State's December 24, 1980 brief, Ex. D-1. /5/ In our decision in
California Department of Health Services, Decision No. 244, December 31,
1981, we discussed the effect of section 1903(d)(3) on the issue of
whether a difference between an interim and final rate of reimbursement
can be considered an overpayment prior to recovery and reached the same
conclusion. However, we have not here relied solely on our analysis in
Decision No. 244 but have reexamined the issue in the context of this
case and Massachusetts' system of reimbursement. /6/ The State
argued that 42 CFR 447.296 was not adopted until July 6, 1976 and that,
therefore, excess payments made prior to that date could not be
disallowed. The State is correct that no regulation existed prior to
July 1, 1976 specifying when the State must account for excess payments
determined as a result of cost settlement audits. However, the State is
not correct concerning the absence of a substantive basis for the
disallowance prior to that date. Under the statute, these costs are
unallowable and, without the regulation, the Secretary may adjust for
the federal share of such excess payments as soon as he determines that
it constitutes an overpayment to the State. /7/ The quarterly
statement of expenditures is described in Department regulations as
follows: This is an accounting statement of the disposition of Federal
funds granted for past periods and provides the basis for making the
adjustments necessary when the State's estimate for any prior quarter
was greater or less than the amount the State actually expended in that
quarter. The statement of expenditures also shows the share of the
Federal Government in any recoupment, from whatever source, of
expenditures claimed in any prior period, and also in expenditures not
properly subject to Federal financial participation which are
acknowledged by the State agency or have been revealed in the course of
an audit. (45 CFR 201.5(a)(3)) /8/ While the Agency does pay the
State for claims for FFP for payments to providers based on an interim
rate which is merely an estimate, this payment is only tentative.

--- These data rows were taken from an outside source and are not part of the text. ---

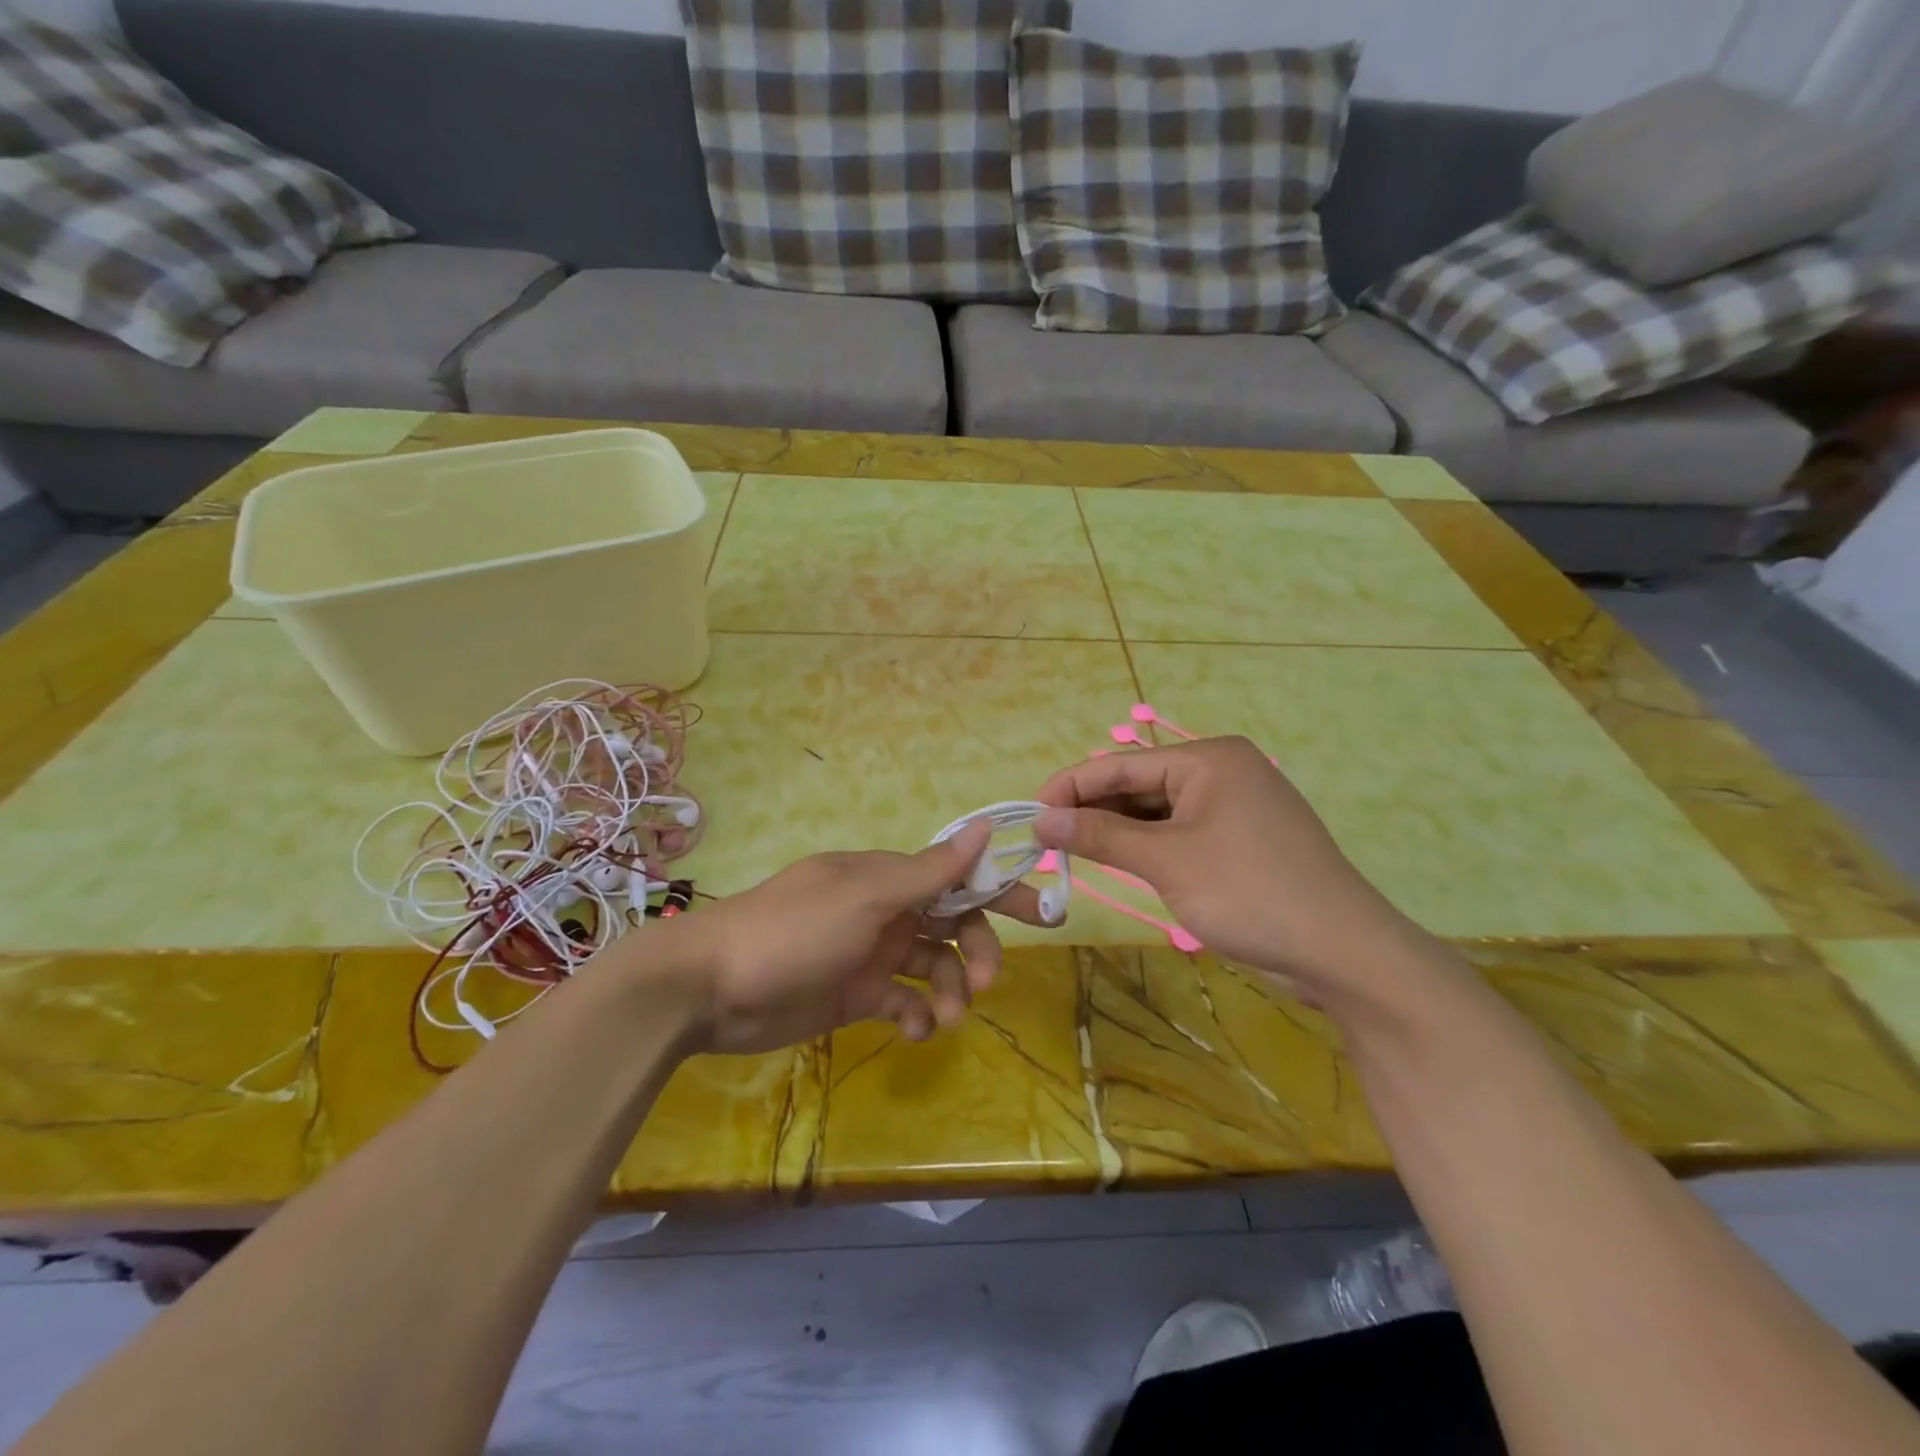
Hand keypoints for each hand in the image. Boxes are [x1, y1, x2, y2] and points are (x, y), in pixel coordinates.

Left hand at [667, 820, 1049, 1055]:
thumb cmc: (793, 932)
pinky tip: (918, 1030)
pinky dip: (917, 1014)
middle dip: (976, 949)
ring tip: (948, 1018)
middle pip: (951, 923)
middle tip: (985, 982)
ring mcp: (869, 953)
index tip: (1041, 914)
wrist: (709, 988)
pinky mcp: (854, 994)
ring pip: (931, 965)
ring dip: (949, 989)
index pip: (956, 877)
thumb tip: (983, 828)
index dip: (998, 891)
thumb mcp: (865, 898)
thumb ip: (928, 871)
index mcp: (887, 877)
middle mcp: (883, 909)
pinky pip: (902, 1000)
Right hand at [1033, 738, 1426, 1003]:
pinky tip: (1117, 860)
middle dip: (1092, 809)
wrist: (1343, 952)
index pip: (1121, 764)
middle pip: (1139, 784)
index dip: (1070, 786)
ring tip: (1070, 851)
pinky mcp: (1239, 839)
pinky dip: (1146, 845)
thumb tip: (1040, 818)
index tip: (1029, 814)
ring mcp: (1233, 806)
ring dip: (1117, 829)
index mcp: (1208, 759)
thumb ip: (1100, 834)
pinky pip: (1179, 831)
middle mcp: (1221, 771)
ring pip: (1157, 810)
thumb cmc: (1250, 892)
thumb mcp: (1166, 861)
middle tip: (1046, 839)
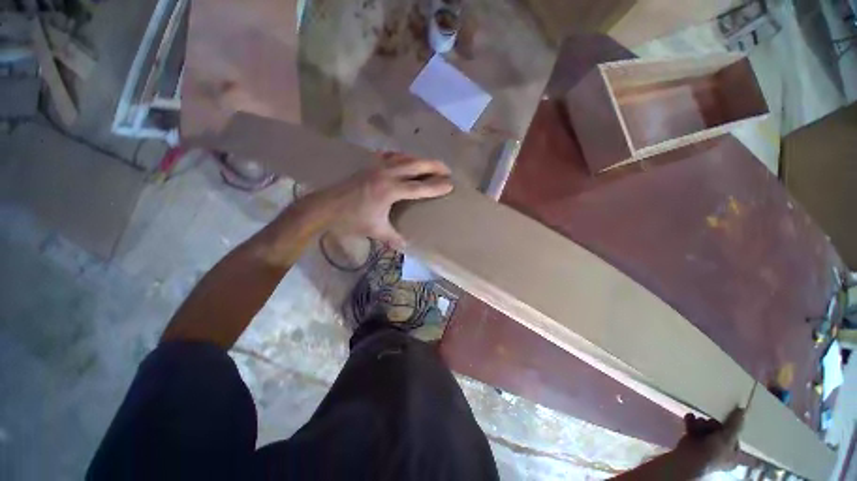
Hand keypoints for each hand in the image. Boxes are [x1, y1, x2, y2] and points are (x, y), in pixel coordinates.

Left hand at [331, 152, 452, 249]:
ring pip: (403, 157)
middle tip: (446, 168)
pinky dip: (401, 156)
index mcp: (390, 190)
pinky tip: (403, 159)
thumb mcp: (375, 230)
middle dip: (433, 166)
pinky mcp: (369, 165)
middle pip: (415, 165)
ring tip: (429, 163)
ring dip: (419, 159)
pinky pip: (390, 156)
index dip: (436, 186)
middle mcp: (386, 174)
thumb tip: (406, 246)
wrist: (325, 207)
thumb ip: (393, 238)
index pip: (419, 187)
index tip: (450, 184)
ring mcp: (377, 167)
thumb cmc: (352, 219)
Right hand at [676, 408, 744, 474]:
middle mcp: (720, 450)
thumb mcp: (727, 438)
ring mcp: (705, 445)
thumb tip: (742, 409)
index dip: (730, 426)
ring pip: (705, 428)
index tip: (725, 418)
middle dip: (712, 423)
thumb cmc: (712, 452)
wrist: (688, 459)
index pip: (734, 436)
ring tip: (697, 420)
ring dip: (701, 422)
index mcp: (731, 453)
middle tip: (709, 421)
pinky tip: (689, 417)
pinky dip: (691, 421)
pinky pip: (693, 427)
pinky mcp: (692, 439)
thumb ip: (734, 424)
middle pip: (719, 430)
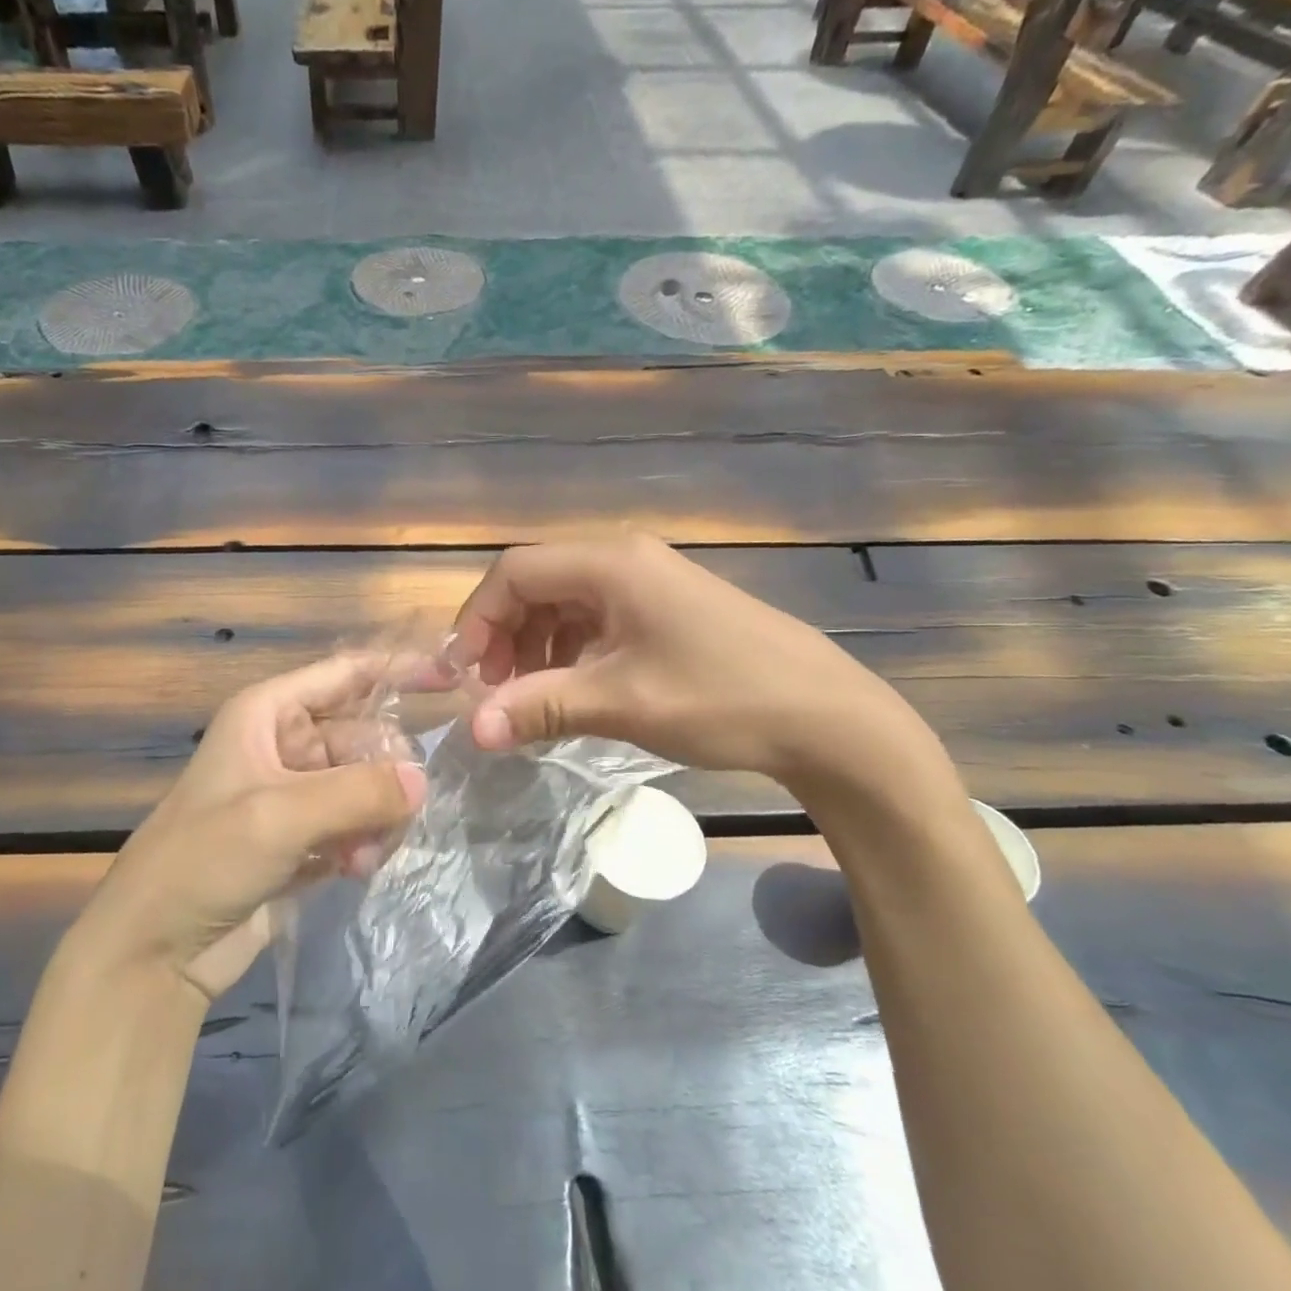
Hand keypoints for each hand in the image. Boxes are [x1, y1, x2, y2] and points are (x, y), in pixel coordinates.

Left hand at [84, 653, 427, 1002]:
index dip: (398, 670)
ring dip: (375, 817)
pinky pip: (355, 824)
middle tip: (396, 812)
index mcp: (268, 713)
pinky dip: (362, 843)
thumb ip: (358, 792)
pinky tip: (354, 870)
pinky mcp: (301, 840)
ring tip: (365, 854)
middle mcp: (284, 744)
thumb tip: (422, 782)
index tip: (453, 677)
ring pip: (365, 785)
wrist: (155, 949)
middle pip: (364, 736)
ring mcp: (294, 794)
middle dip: (386, 773)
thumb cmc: (205, 859)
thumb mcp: (280, 815)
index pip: (346, 673)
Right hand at [448, 534, 935, 788]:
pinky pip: (594, 619)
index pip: (514, 572)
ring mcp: (647, 583)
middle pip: (536, 584)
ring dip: (533, 646)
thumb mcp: (620, 703)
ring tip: (529, 696)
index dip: (477, 620)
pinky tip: (572, 689)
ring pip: (562, 603)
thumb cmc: (720, 698)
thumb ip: (539, 707)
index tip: (463, 674)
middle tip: (493, 691)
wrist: (827, 717)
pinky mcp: (663, 609)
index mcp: (610, 564)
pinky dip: (568, 651)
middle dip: (503, 635)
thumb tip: (472, 730)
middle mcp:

Payment of the estimate is consistent with the general Title XIX scheme
of advance payment to states based on estimates. Section 1903 of the
Act. Willingness to pay based on an estimate cannot be considered
tantamount to willingness to continue to bear the cost differential
between an estimated and final payment, however. As with other advances
based on estimates, we think the Agency properly sought an adjustment
here. /9/ We also that the State itself considered any rate
filed by the RSC with the Secretary of State to be a sufficient basis
for recovery from the provider. See, State's December 24, 1980 brief,
p. 31. /10/ The State requested an additional extension of time
to brief this and other issus, arguing that the State became aware of
the facts underlying these issues only after it had completed its more
detailed analysis of the records. The requested extension was denied
for a number of reasons, including that the State had had the duty to be
aware of sufficient facts to raise the issues prior to that submission.
Board's February 12, 1981 Ruling, p. 2. However, as we indicated in
our ruling denying the requested extension, we have considered all
issues raised by the State, based on the record before us.